Why 0.9? Towards Better Momentum Strategies in Deep Learning. (2024)

Thoughts and Theory

How more sophisticated momentum strategies can make deep learning less painful.

Why 0.9? Towards Better Momentum Strategies in Deep Learning. (1)

Why 0.9? Towards Better Momentum Strategies in Deep Learning. (2)

·

10 min read

·

Feb 26, 2021

--

Why 0.9? Towards Better Momentum Strategies in Deep Learning. (3)

Momentum is a widely-used strategy for accelerating the convergence of gradient-based optimization techniques. Momentum was designed to speed up learning in directions of low curvature, without becoming unstable in directions of high curvature. In deep learning, most practitioners set the value of momentum to 0.9 without attempting to further tune this hyperparameter (i.e., this is the default value for momentum in many popular deep learning packages). However, there is no indication that this choice for the value of momentum is universally well-behaved.

Within this post, we overview recent research indicating that decaying the value of momentum throughout training can aid the optimization process. In particular, we recommend a novel Demon strategy for momentum decay. To support this recommendation, we conduct a large-scale analysis of different strategies for momentum decay in comparison to other popular optimization strategies, proving that momentum decay with Demon is practically useful.

Overview

This post will begin with a summary of relevant background knowledge for optimization in deep learning, highlighting the current go-to techniques for training deep models. Following this introduction, the Demon momentum decay strategy will be introduced and motivated. Finally, we will conclude with an extensive empirical analysis of Demon in comparison to a wide scope of popular optimization strategies. Overall, we aim to demonstrate through this post that significant benefit can be gained by developing better strategies for handling the momentum parameter within deep learning.

For any deep learning practitioner, it is no surprise that training a model can be computationally expensive. When the hyperparameter tuning process is taken into account, the computational expense of model training is even further exacerbated. For example, some state-of-the-art language models can cost millions of dollars to train on public cloud resources when…

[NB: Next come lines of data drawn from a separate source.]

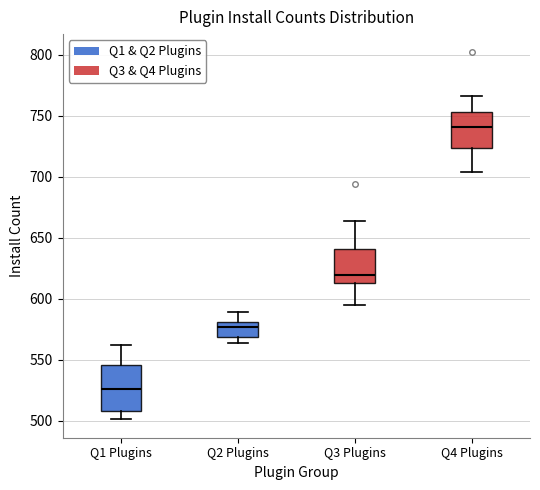

Reading left to right, read every box against the y-axis: the position of its median line, the range the box covers, and the ends of its whiskers. The values are not printed on the chart, so give them approximately, as read against the axis.

Q1 Plugins: median 525, box 510 to 545, whiskers 500 to 560
Q2 Plugins: median 575, box 570 to 580, whiskers 565 to 590
Q3 Plugins: median 620, box 615 to 640, whiskers 595 to 665
Q4 Plugins: median 740, box 725 to 755, whiskers 705 to 765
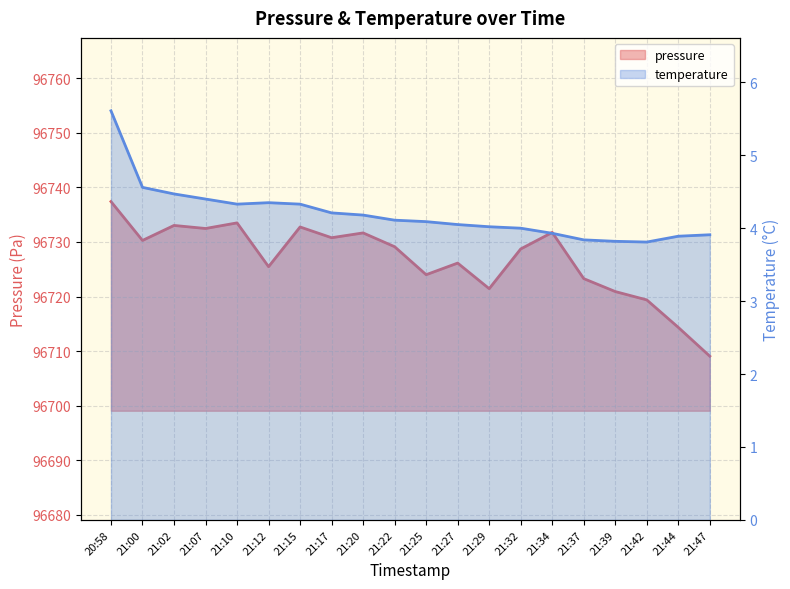

Reading left to right, extract all data points from this chart.

pressure: 96737.4	96730.3	96733.0	96732.5	96733.5	96725.5	96732.8	96730.8	96731.7	96729.1	96724.0	96726.1	96721.4	96728.7	96731.8	96723.3	96720.9	96719.4	96714.3	96709.1
temperature: 5.6	4.6	4.5	4.4	4.3	4.3	4.3	4.2	4.2	4.1	4.1	4.0	4.0	4.0	3.9	3.8	3.8	3.8	3.9	3.9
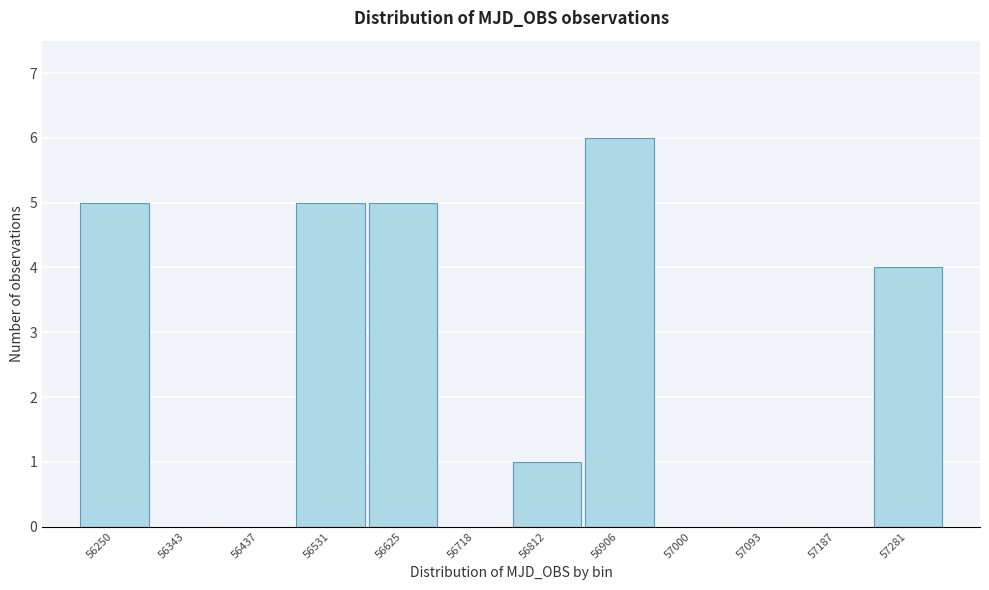

Reading left to right, transcribe all the data shown in this chart.

56250=5	56343=0	56437=0	56531=5	56625=5	56718=0	56812=1	56906=6	57000=0	57093=0	57187=0	57281=4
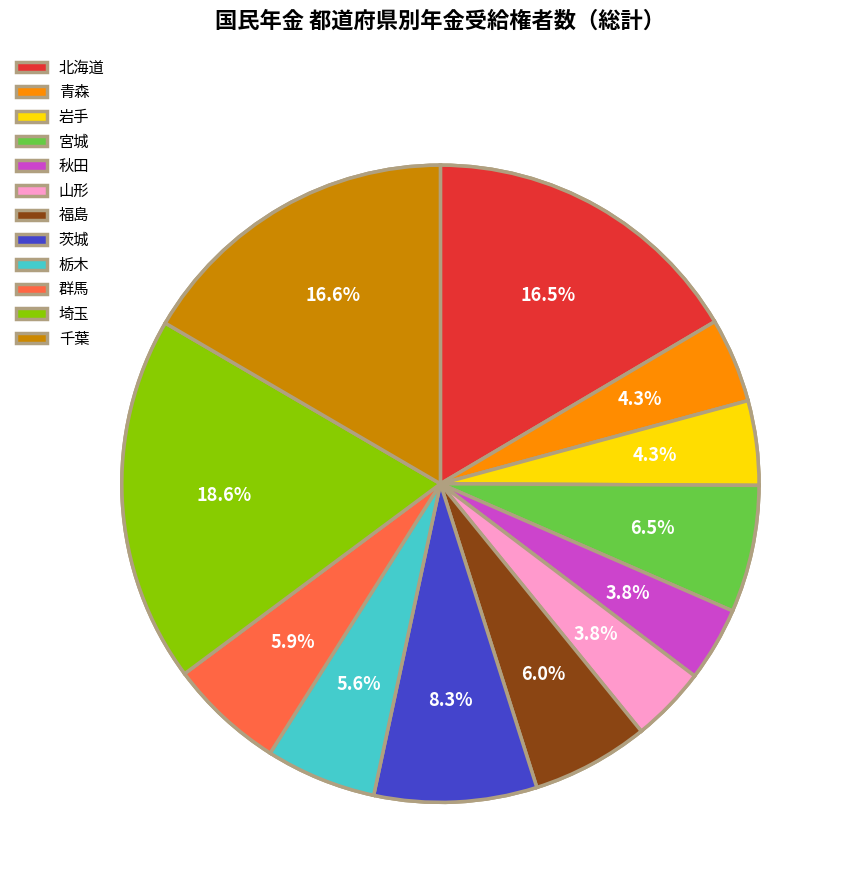

Between 千葉 and 岩手, which is larger?

千葉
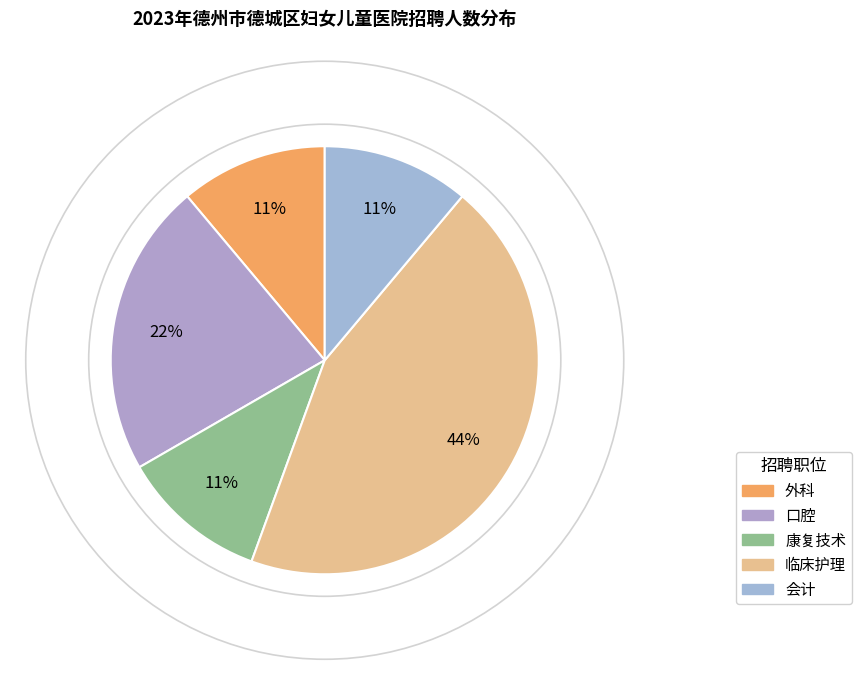

How many slices are in this pie chart?

5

Why 0.9? Towards Better Momentum Strategies in Deep Learning. (2024)
Top Articles
Latest Posts
Article information

Author: Corie Satterfield

Last Updated:

Views: 5698

Rating: 4.1 / 5 (62 voted)

Reviews: 93% of readers found this page helpful

Author information

Name: Corie Satterfield

Birthday: 1992-08-19

Address: 850 Benjamin Bridge, Dickinsonchester, CO 68572-0542

Phone: +26813599986666

Job: Sales Manager

Hobby: Table tennis, Soapmaking, Flower arranging, amateur radio, Rock climbing, scrapbook, Horseback riding

Introduction: My name is Corie Satterfield, I am a fancy, perfect, spotless, quaint, fantastic, funny, lucky person who loves writing and wants to share my knowledge and understanding with you.